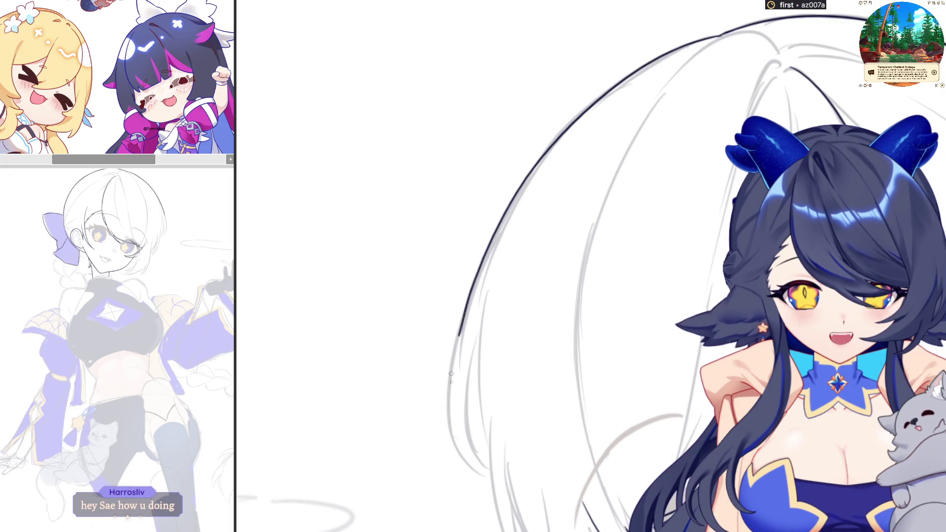
left_click_drag(458, 336, 490, 472)
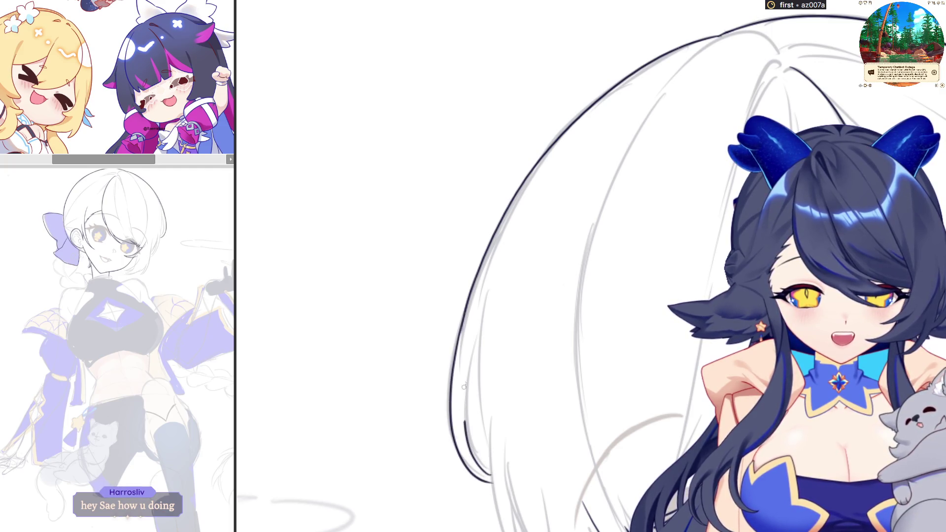
mouse_move(465, 422)
left_mouse_down()
mouse_move(480, 343)
mouse_move(491, 447)
left_mouse_up()
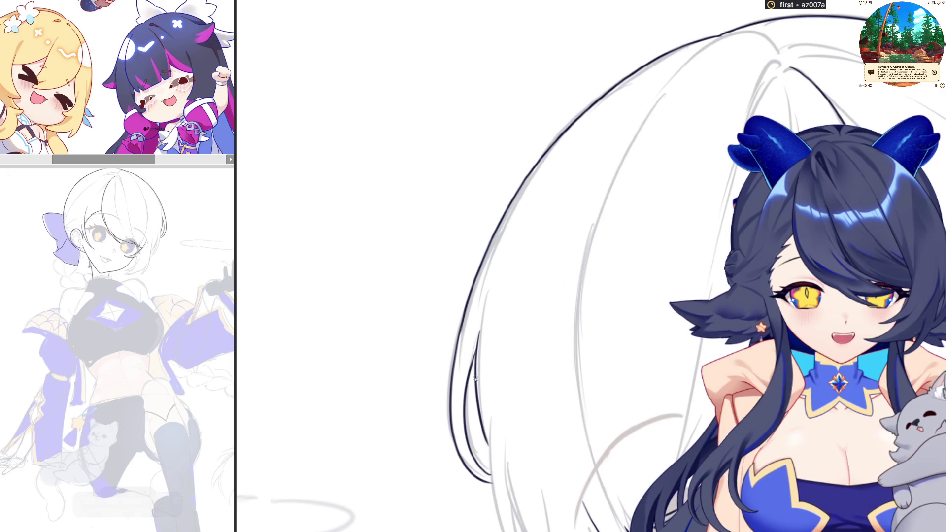
key("ctrl+z")
left_click_drag(477, 413, 488, 304)
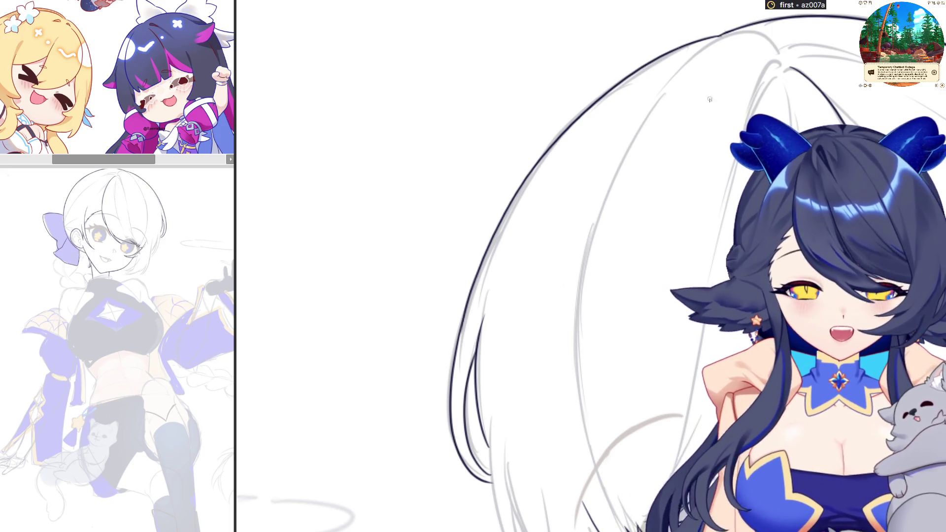
scroll(564, 204, "down", 2)
scroll(525, 305, "up", 3)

Requirement - Copy the records above exactly. Do not carry any picture into the copy.

Solved exercise -
left_click_drag(458, 336, 490, 472)
mouse_move(465, 422)
left_mouse_down()
mouse_move(480, 343)
mouse_move(491, 447)
left_mouse_up()
key("ctrl+z")
left_click_drag(477, 413, 488, 304)
scroll(564, 204, "down", 2)
scroll(525, 305, "up", 3)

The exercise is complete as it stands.